[WORK ORDER] Only the lines with "Rectangle" in the entries below belong in the answer; please copy them.

==== SUPPLIED DATA ====

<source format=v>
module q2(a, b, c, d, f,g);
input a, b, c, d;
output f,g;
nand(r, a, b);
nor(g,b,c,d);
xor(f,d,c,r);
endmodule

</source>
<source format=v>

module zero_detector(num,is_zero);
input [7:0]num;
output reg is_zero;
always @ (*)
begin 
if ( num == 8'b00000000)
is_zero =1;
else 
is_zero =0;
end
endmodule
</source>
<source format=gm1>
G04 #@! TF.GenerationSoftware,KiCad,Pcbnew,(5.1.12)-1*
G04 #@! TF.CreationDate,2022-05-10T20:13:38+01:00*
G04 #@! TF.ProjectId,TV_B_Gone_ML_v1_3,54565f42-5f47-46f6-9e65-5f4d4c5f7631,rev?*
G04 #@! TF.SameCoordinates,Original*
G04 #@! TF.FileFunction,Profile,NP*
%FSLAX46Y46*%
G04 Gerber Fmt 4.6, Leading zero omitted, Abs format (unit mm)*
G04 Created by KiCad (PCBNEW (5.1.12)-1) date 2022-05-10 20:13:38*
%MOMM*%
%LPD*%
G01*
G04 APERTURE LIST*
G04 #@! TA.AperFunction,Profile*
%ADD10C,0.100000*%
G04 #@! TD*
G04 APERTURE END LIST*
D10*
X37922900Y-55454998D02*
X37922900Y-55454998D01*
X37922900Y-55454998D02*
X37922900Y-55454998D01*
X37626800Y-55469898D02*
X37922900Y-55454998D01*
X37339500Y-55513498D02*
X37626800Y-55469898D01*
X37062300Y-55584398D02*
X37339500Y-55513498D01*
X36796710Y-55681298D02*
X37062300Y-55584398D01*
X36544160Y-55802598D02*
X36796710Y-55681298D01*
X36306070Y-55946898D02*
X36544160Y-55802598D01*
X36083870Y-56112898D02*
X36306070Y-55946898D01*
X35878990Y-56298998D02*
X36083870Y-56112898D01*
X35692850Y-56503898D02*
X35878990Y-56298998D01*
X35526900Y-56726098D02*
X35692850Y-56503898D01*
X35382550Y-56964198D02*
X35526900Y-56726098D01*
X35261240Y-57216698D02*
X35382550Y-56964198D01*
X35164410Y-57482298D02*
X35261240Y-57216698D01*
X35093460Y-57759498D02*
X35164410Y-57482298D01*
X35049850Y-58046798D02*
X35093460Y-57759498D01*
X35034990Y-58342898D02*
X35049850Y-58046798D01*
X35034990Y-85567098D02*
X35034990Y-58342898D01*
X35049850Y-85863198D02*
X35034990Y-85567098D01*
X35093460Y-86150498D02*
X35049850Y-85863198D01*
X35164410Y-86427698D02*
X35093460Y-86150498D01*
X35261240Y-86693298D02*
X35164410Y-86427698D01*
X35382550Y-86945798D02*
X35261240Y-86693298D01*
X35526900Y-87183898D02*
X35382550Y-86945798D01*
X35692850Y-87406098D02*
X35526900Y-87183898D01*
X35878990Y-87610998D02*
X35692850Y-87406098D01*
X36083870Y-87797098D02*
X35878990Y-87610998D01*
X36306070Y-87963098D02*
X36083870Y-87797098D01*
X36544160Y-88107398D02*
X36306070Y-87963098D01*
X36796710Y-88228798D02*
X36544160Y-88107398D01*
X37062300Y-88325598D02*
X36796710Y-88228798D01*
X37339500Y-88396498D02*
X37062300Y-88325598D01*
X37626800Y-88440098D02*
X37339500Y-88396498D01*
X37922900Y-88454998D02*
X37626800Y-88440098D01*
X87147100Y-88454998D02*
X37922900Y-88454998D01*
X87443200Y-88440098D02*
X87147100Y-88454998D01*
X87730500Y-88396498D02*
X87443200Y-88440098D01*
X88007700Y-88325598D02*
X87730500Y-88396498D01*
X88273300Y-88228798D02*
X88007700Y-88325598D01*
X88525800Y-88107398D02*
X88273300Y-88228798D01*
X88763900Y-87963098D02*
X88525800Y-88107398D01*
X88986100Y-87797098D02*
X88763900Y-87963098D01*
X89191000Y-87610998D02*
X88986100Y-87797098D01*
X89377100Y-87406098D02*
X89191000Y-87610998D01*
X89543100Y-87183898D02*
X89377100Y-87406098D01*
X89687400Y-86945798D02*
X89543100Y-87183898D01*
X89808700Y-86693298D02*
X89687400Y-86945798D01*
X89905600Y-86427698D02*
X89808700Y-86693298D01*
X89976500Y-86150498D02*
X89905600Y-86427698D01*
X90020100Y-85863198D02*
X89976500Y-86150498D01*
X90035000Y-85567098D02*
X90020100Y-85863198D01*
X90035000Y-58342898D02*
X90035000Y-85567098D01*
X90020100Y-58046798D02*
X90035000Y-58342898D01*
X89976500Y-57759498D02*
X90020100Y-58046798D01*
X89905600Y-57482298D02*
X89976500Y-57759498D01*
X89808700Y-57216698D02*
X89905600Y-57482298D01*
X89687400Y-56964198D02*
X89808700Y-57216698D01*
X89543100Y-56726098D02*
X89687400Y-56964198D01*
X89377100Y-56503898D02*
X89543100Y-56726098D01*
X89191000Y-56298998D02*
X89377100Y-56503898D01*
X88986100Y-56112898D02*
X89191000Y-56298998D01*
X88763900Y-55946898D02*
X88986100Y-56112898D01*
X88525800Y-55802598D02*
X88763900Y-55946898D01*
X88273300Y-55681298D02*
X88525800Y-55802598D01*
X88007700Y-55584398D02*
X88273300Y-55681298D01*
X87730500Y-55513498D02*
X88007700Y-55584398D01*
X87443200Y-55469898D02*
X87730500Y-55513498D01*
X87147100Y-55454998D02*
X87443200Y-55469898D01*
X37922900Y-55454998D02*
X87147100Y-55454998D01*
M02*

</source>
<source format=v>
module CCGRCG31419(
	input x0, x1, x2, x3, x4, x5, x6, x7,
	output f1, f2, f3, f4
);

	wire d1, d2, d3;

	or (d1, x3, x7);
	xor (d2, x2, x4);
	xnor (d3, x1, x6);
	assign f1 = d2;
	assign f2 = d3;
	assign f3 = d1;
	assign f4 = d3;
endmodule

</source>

====
==== SUPPLIED DATA ====

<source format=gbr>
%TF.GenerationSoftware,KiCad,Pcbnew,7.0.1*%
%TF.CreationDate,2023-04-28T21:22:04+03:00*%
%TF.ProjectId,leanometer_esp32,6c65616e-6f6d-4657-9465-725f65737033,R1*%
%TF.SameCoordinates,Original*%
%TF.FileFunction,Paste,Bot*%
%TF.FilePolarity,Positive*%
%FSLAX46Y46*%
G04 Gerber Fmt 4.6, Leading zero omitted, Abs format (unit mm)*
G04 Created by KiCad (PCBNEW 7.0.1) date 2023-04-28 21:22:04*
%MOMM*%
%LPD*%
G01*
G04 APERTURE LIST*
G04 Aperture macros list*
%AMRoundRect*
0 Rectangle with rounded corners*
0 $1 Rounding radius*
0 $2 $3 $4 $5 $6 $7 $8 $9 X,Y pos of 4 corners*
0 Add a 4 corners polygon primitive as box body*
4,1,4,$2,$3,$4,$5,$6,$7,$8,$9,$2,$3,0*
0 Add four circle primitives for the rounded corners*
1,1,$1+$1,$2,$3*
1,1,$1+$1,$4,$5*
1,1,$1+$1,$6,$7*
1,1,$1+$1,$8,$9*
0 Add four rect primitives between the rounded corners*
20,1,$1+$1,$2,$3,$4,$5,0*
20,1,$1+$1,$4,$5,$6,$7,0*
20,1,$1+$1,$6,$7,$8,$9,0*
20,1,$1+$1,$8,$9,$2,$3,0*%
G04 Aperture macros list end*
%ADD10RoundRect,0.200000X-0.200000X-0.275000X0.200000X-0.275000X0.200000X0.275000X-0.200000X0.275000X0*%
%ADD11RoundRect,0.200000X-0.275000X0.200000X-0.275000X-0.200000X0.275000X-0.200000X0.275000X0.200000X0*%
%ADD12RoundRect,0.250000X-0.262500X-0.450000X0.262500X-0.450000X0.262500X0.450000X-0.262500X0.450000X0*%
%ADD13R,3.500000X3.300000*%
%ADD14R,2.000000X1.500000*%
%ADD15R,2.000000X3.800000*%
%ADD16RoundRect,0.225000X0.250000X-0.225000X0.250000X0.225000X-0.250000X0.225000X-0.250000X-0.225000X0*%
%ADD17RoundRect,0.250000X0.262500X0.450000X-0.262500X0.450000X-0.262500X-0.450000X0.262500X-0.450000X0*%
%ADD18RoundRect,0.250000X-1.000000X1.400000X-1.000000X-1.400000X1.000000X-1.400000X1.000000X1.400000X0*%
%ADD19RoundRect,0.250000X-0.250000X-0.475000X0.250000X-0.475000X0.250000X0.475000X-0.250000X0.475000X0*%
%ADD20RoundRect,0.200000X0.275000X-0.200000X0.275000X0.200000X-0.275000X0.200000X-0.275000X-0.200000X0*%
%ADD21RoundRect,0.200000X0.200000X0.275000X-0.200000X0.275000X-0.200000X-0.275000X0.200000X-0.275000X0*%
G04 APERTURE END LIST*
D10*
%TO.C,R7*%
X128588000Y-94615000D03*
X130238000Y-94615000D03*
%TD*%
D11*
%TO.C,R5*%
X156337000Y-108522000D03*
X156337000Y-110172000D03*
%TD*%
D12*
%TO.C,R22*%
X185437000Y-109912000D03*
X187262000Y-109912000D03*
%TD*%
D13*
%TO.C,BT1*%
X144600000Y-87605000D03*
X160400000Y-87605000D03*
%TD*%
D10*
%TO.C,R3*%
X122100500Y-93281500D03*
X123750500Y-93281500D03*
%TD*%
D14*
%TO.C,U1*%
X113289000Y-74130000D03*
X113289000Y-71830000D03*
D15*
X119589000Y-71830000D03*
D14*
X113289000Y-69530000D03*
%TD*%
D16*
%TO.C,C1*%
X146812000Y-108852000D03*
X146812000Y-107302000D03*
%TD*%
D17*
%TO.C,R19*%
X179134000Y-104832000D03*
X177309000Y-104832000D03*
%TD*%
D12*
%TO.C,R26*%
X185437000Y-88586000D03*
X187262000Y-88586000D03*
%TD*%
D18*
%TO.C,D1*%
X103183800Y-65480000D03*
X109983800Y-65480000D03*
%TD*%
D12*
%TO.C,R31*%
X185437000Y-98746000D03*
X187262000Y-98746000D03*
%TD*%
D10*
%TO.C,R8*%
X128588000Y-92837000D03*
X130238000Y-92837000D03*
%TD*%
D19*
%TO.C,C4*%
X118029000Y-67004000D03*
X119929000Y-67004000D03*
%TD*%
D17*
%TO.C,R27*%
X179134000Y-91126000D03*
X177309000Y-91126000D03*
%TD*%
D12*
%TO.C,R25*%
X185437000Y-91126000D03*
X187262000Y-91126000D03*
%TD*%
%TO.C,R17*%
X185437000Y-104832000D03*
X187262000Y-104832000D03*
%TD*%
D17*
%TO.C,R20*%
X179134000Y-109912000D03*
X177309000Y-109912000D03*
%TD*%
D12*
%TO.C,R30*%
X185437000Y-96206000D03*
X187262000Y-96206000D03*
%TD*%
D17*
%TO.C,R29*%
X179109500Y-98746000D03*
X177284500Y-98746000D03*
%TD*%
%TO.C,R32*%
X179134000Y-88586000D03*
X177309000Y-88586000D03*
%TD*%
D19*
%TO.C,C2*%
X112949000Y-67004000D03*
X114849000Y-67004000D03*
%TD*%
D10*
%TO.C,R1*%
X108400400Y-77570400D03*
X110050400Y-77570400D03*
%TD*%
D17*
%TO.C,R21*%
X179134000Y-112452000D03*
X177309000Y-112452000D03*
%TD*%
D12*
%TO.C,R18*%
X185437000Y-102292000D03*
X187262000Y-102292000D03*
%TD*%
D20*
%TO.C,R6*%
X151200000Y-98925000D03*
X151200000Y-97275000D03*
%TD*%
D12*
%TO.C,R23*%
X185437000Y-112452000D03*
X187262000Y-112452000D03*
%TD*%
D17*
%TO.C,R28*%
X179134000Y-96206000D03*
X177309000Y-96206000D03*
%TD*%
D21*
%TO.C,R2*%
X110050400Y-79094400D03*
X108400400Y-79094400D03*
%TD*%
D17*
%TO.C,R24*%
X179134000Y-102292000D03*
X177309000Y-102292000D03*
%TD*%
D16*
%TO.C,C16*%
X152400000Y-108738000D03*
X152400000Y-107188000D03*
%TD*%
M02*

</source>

====
==== SUPPLIED DATA ====

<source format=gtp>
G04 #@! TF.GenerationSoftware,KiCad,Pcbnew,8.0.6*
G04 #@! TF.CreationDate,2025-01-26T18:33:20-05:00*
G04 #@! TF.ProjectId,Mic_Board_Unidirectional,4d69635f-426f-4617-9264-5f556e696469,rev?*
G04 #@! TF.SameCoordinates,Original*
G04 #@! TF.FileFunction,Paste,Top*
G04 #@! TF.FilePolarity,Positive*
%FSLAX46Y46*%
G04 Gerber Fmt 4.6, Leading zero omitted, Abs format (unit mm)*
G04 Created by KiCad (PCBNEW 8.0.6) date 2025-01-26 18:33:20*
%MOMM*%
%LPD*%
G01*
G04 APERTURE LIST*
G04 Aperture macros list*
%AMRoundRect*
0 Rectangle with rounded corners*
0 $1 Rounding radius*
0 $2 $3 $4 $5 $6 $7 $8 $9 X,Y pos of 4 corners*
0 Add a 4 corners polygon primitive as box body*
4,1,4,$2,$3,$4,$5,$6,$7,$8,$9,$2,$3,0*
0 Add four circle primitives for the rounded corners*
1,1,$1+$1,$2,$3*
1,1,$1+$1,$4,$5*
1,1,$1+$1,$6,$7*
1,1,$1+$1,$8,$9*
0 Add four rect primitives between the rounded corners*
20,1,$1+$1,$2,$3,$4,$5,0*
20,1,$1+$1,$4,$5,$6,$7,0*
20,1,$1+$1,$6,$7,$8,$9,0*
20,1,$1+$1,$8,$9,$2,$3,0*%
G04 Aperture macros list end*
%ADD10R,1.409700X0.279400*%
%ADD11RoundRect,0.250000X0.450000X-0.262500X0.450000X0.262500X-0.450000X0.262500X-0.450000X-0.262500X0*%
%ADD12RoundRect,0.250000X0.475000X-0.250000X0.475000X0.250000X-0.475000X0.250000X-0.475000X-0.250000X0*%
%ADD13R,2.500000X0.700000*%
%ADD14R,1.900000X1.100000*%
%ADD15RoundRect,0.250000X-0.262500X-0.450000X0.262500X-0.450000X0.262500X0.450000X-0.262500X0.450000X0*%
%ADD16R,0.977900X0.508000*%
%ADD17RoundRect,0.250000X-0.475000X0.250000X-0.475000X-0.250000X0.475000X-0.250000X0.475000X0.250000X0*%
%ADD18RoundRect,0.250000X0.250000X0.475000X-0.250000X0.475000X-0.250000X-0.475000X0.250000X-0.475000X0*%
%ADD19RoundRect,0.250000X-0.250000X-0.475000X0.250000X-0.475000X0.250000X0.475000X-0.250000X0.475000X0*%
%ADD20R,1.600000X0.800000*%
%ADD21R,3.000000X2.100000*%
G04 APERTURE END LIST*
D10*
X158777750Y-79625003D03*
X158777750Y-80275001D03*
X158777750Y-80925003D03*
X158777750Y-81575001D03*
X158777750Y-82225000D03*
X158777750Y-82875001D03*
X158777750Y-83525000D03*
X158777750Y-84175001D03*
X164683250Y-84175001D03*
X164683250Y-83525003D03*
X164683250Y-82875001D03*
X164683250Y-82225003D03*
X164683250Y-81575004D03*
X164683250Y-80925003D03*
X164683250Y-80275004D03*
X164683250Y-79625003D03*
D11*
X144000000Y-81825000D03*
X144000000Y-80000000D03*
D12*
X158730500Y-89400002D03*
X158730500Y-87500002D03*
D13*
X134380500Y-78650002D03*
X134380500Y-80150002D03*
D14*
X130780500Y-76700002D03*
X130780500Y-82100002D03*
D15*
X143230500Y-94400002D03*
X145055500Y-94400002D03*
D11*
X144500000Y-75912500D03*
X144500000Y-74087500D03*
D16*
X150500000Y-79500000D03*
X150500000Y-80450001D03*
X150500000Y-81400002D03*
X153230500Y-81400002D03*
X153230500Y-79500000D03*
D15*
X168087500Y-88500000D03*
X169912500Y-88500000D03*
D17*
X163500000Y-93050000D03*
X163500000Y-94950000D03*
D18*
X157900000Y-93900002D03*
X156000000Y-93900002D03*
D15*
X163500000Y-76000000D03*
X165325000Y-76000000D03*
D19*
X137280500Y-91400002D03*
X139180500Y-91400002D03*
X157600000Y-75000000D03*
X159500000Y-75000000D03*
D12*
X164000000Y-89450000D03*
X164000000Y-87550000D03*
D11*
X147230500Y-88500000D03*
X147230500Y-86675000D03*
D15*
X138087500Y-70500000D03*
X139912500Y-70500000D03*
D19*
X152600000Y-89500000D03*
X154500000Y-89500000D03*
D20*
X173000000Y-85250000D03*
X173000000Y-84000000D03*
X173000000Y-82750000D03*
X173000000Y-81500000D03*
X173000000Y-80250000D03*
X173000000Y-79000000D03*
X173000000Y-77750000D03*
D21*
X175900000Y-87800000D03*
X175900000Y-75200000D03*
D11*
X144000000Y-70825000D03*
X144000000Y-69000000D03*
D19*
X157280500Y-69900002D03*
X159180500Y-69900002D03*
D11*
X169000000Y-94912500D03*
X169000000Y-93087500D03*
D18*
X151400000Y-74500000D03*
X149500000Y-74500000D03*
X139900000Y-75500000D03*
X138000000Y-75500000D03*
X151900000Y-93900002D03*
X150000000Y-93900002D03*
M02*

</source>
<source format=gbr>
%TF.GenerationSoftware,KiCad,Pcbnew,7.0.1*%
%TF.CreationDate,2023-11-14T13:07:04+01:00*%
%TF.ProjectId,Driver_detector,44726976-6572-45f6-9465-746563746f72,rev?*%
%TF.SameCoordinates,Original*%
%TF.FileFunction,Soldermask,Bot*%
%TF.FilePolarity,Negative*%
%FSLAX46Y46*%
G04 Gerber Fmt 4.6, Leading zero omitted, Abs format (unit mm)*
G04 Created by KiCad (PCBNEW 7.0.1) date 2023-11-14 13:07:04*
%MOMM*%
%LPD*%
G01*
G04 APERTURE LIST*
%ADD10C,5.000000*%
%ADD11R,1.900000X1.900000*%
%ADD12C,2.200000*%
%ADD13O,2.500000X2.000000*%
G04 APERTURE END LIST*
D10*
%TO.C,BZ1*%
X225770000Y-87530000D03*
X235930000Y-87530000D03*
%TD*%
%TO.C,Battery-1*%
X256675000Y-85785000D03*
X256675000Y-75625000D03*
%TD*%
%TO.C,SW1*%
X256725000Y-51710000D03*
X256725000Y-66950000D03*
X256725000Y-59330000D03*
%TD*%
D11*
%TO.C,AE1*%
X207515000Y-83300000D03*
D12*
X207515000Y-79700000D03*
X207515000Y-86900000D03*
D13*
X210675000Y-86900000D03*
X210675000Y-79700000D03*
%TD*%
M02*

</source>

====

[TASK OUTPUT]
0 Rectangle with rounded corners*
0 Rectangle with rounded corners*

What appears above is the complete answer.